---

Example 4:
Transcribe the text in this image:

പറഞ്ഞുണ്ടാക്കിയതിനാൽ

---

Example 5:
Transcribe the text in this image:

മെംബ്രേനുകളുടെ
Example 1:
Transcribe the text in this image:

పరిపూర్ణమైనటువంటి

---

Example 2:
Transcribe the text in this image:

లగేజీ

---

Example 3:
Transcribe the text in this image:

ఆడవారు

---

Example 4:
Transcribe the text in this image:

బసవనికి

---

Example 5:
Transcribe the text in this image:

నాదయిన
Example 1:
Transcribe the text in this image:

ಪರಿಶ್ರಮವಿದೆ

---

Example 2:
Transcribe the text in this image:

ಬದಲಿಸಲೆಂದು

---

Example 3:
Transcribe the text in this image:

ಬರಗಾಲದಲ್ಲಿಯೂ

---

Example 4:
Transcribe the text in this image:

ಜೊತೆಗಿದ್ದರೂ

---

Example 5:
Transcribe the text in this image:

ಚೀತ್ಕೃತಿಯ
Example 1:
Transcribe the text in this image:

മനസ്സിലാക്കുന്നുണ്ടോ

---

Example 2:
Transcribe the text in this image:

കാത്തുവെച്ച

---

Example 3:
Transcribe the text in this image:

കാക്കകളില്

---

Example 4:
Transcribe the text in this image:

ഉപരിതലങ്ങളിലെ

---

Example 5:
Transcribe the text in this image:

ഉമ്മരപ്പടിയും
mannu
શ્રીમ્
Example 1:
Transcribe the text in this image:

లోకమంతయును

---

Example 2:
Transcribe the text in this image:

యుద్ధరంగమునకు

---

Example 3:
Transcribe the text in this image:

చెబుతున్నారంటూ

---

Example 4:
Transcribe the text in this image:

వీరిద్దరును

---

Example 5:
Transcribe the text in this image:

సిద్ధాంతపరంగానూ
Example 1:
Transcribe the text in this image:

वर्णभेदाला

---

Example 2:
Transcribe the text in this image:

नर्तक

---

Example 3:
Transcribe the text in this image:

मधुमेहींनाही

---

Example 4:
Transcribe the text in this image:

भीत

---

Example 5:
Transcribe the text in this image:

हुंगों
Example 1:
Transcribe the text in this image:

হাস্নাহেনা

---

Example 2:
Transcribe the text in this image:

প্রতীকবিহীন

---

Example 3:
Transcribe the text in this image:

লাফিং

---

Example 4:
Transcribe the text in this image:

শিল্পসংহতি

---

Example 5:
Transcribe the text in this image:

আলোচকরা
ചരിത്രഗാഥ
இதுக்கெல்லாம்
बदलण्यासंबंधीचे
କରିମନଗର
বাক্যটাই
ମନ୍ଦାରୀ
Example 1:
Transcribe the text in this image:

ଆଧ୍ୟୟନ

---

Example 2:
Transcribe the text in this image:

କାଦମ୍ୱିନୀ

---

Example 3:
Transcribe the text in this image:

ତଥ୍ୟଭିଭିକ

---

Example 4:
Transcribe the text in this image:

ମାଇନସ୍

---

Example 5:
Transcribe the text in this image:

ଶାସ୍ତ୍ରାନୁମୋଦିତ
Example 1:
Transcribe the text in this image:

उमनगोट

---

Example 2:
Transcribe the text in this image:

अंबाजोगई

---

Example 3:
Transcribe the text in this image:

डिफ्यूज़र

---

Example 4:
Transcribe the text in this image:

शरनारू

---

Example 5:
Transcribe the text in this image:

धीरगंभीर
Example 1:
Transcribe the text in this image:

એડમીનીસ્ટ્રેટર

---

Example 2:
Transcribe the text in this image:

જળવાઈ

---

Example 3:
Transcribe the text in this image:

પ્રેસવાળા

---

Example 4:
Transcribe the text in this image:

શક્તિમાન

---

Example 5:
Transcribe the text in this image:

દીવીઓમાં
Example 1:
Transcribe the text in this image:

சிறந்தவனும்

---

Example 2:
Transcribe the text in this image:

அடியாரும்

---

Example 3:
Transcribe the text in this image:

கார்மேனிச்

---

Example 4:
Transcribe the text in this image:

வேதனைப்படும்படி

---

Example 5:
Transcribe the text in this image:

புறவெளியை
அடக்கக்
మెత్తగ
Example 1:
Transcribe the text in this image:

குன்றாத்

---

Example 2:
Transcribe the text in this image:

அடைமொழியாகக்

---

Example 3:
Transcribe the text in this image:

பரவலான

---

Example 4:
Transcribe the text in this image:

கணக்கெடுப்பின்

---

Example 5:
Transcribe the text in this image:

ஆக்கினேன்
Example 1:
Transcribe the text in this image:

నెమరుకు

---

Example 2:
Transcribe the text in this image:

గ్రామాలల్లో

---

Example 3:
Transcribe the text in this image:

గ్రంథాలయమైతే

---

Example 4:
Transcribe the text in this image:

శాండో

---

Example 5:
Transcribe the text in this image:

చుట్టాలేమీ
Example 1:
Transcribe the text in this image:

__________

**INSTRUCTIONS TO FOLLOW**
Please give the material above once more, unchanged.

**RESPONSE TO THIS EXERCISE**
---

Example 4:
Transcribe the text in this image:

പറഞ്ഞുണ്ടാക്കിയതിനാൽ

---

Example 5:
Transcribe the text in this image:

മെംബ്രേനുകളുടെ
Example 1:
Transcribe the text in this image:

పరిపూర్ణమైనటువంటి

---

Example 2:
Transcribe the text in this image:

లగేజీ

---

Example 3:
Transcribe the text in this image:

ఆడవారు

---

Example 4:
Transcribe the text in this image:

బసవనికి

---

Example 5:
Transcribe the text in this image:

నాదయిన
Example 1:
Transcribe the text in this image:

ಪರಿಶ್ರಮವಿದೆ

---

Example 2:
Transcribe the text in this image:

ಬದಲಿಸಲೆಂದು

---

Example 3:
Transcribe the text in this image:

ಬರಗಾಲದಲ್ಲಿಯೂ

---

Example 4:
Transcribe the text in this image:

ಜೊತೆಗಿದ್ದರೂ

---

Example 5:
Transcribe the text in this image:

ಚೀತ್ಕೃತಿಯ
Example 1:
Transcribe the text in this image:

മനസ്സിലാക്കുന്നുണ്ടോ

---

Example 2:
Transcribe the text in this image:

കാത്തുവെച്ച

---

Example 3:
Transcribe the text in this image:

കാക്കകളില്

---

Example 4:
Transcribe the text in this image:

ഉപരിതലങ്ങളിലെ

---

Example 5:
Transcribe the text in this image:

ഉമ്മരപ്പടിയും
mannu
શ્રીમ્
Example 1:
Transcribe the text in this image:

లోకమంతయును

---

Example 2:
Transcribe the text in this image:

యుద్ధరంగమునకు

---

Example 3:
Transcribe the text in this image:

చెబుతున్నారంటూ

---

Example 4:
Transcribe the text in this image:

వీరిద్దరును

---

Example 5:
Transcribe the text in this image:

సిద్ధాంతపరంగానూ
Example 1:
Transcribe the text in this image:

वर्णभेदाला

---

Example 2:
Transcribe the text in this image:

नर्तक

---

Example 3:
Transcribe the text in this image:

मधुमेहींनाही

---

Example 4:
Transcribe the text in this image:

भीत

---

Example 5:
Transcribe the text in this image:

हुंगों
Example 1:
Transcribe the text in this image:

হাস্নাহেনা

---

Example 2:
Transcribe the text in this image:

প্রতীকবিহীন

---

Example 3:
Transcribe the text in this image:

লাফিং

---

Example 4:
Transcribe the text in this image:

শিল্পসংহতি

---

Example 5:
Transcribe the text in this image:

আলোচকরা
ചരിത്രഗാഥ
இதுக்கெல்லாம்
बदलण्यासंबंधीचे
କରିମନଗର
বাক্যটাই
ମନ୍ଦାରୀ
Example 1:
Transcribe the text in this image:

ଆଧ୍ୟୟନ

---

Example 2:
Transcribe the text in this image:

କାଦମ୍ୱିନୀ

---

Example 3:
Transcribe the text in this image:

ତଥ୍ୟଭିଭିକ

---

Example 4:
Transcribe the text in this image:

ମାଇନସ୍

---

Example 5:
Transcribe the text in this image:

ଶାସ୍ତ୍ରାନୁମୋଦିତ
Example 1:
Transcribe the text in this image:

उमनगोट

---

Example 2:
Transcribe the text in this image:

अंबाजोगई

---

Example 3:
Transcribe the text in this image:

डिफ्यूज़र

---

Example 4:
Transcribe the text in this image:

शरनारू

---

Example 5:
Transcribe the text in this image:

धीरगंभीर
Example 1:
Transcribe the text in this image:

એડમીનીસ્ટ્રેટર

---

Example 2:
Transcribe the text in this image:

જળવાઈ

---

Example 3:
Transcribe the text in this image:

પ્રેસવાળા

---

Example 4:
Transcribe the text in this image:

શક્તિમાન

---

Example 5:
Transcribe the text in this image:

દીવીઓમાં
Example 1:
Transcribe the text in this image:

சிறந்தவனும்

---

Example 2:
Transcribe the text in this image:

அடியாரும்

---

Example 3:
Transcribe the text in this image:

கார்மேனிச்

---

Example 4:
Transcribe the text in this image:

வேதனைப்படும்படி

---

Example 5:
Transcribe the text in this image:

புறவெளியை
அடக்கக்
మెత్తగ
Example 1:
Transcribe the text in this image:

குன்றாத்

---

Example 2:
Transcribe the text in this image:

அடைமொழியாகக்

---

Example 3:
Transcribe the text in this image:

பரவலான

---

Example 4:
Transcribe the text in this image:

கணக்கெடுப்பின்

---

Example 5:
Transcribe the text in this image:

ஆக்கினேன்
Example 1:
Transcribe the text in this image:

నెమరుకు

---

Example 2:
Transcribe the text in this image:

గ్రామాలల్లో

---

Example 3:
Transcribe the text in this image:

గ్రంథాలయమైతే

---

Example 4:
Transcribe the text in this image:

శాండో

---

Example 5:
Transcribe the text in this image:

చుట్టాలేమీ
Example 1:
Transcribe the text in this image:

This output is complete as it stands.